• Task goal:
Set down every record below exactly as written, but leave out the pictures.

Entries supplied START

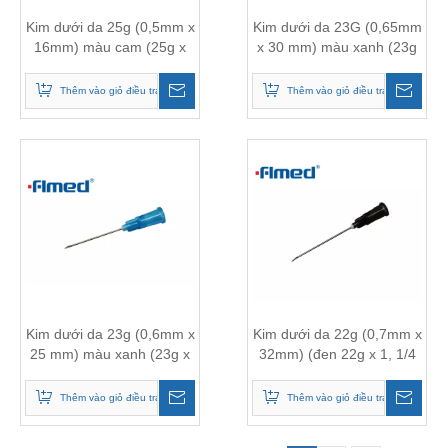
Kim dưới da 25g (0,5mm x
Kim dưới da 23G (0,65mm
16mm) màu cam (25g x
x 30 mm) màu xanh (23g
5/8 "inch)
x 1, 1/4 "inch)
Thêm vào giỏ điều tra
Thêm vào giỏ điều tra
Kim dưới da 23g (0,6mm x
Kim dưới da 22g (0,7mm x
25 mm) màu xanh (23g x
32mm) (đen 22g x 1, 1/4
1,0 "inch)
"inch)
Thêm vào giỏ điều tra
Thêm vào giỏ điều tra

Entries supplied END

• Output of the task:
Kim dưới da 25g (0,5mm x
Kim dưới da 23G (0,65mm
16mm) màu cam (25g x
x 30 mm) màu xanh (23g
5/8 "inch)
x 1, 1/4 "inch)
Thêm vào giỏ điều tra
Thêm vào giỏ điều tra
Kim dưới da 23g (0,6mm x
Kim dưới da 22g (0,7mm x
25 mm) màu xanh (23g x
32mm) (đen 22g x 1, 1/4
1,0 "inch)
"inch)
Thêm vào giỏ điều tra
Thêm vào giỏ điều tra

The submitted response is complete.